[Gezeigter Text]
Urteil vom 12. August 2024  
 
II. strafrechtliche Abteilung  
 
Besetzung 
Bundesrichter Abrecht, Präsident, 
Bundesrichterin Koch, Bundesrichter Hurni, 
Gerichtsschreiber Clément. 
 
Verfahrensbeteiligte 
A.________, 
vertreten durch Rechtsanwalt Roman Wyrsch, 
Beschwerdeführerin, 
 
gegen  
 
Oberstaatsanwaltschaft des Kantons Zürich, Güterstrasse 33, Postfach, 8010 Zürich, 
Beschwerdegegnerin. 
 
Gegenstand 
Landesverweisung, 
 
Beschwerde gegen das Urteil des Obergerichts des Kantons Zürich, II. Strafkammer, vom 10. Januar 2023 (SB220364-/O/U/hb). 
 
 
Sachverhalt:  
 
A.  
Am 18. März 2022 verurteilte das Bezirksgericht Zürich A.________ wegen Betrugs nach Art. 146 Abs. 1 StGB zu einer bedingten Geldstrafe von 150 Tagessätzen zu Fr. 40.-- bei einer Probezeit von zwei Jahren sowie zu einer Busse von Fr. 1'000.--. Es verwies sie für fünf Jahre des Landes, verzichtete indessen auf eine Ausschreibung im Schengener Informationssystem (SIS). 
 
B.

[Lernmaterial]

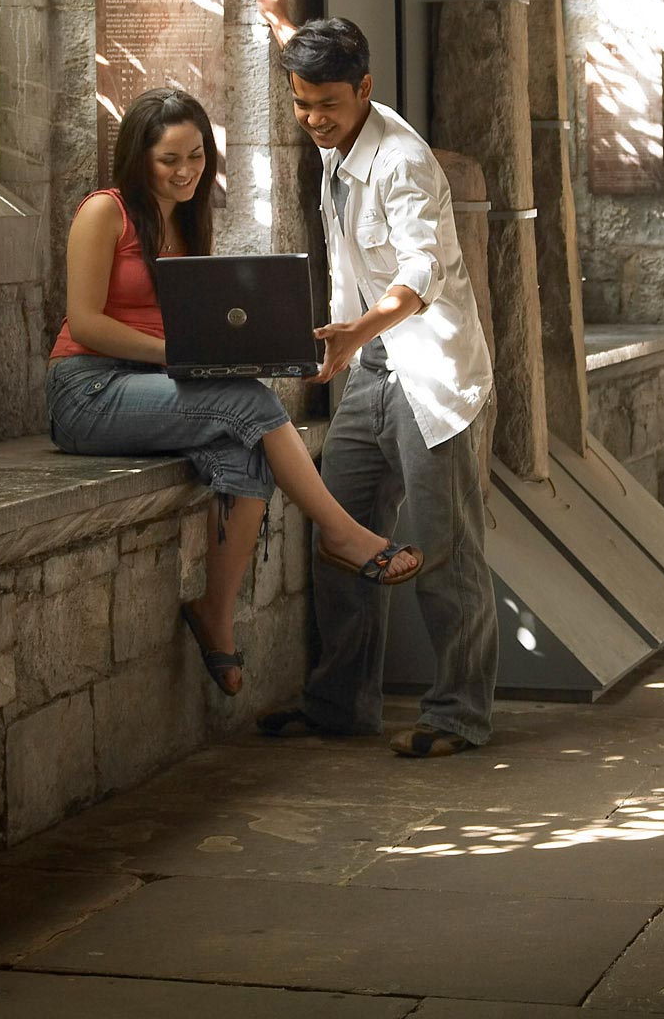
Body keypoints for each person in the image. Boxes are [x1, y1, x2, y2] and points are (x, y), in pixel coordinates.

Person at [48, 85, 422, 699]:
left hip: (152, 385)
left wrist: (248, 347)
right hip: (87, 391)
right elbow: (85, 323)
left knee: (246, 454)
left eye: (196, 156)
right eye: (169, 160)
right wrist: (183, 357)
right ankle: (341, 533)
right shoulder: (104, 212)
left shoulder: (189, 220)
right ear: (138, 158)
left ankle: (214, 613)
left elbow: (198, 320)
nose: (185, 171)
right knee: (247, 402)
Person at [257, 18, 499, 758]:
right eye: (300, 105)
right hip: (373, 369)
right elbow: (305, 53)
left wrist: (356, 332)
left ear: (365, 88)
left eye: (326, 103)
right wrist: (277, 15)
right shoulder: (332, 117)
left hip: (434, 374)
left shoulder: (402, 163)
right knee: (344, 533)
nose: (313, 119)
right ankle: (341, 704)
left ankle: (459, 715)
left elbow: (418, 274)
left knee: (445, 551)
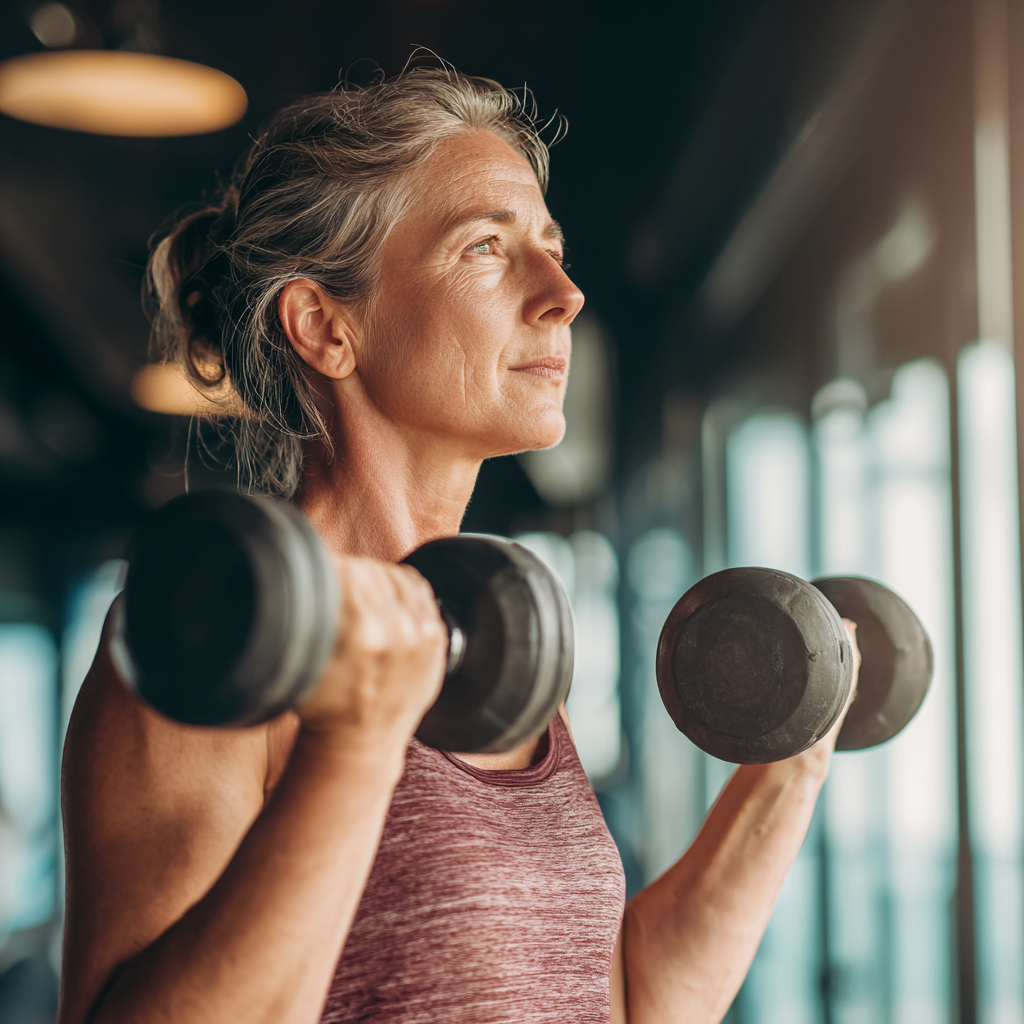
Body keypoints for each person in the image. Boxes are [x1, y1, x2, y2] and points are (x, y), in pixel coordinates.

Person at [58, 68, 859, 1024]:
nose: (562, 294)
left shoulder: (494, 647)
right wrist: (354, 744)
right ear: (325, 326)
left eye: (551, 250)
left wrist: (795, 755)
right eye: (486, 247)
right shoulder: (213, 649)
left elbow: (619, 999)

[Aufgabe] Schreib das Urteil zur Landesverweisung nach dem Abschnitt „B.“ weiter.

[Ergebnis unten]
Das Obergericht des Kantons Zürich bestätigte am 10. Januar 2023 den erstinstanzlichen Schuldspruch und verurteilte A.________ zu einer Geldstrafe von 120 Tagessätzen zu Fr. 30.-- bei einer Probezeit von zwei Jahren. Es bestätigte weiter die fünfjährige Landesverweisung und den Verzicht auf Ausschreibung im SIS. 
 
C.  
A.________ führt Beschwerde in Strafsachen. Sie beantragt, das angefochtene Urteil sei insoweit aufzuheben als von einer Landesverweisung abzusehen sei. Sie stellt ein Gesuch um aufschiebende Wirkung und ersucht um unentgeltliche Rechtspflege.  
Mit Schreiben vom 31. Mai 2023 teilte das Bundesgericht A.________ mit, dass ihr Gesuch um aufschiebende Wirkung gegenstandslos sei.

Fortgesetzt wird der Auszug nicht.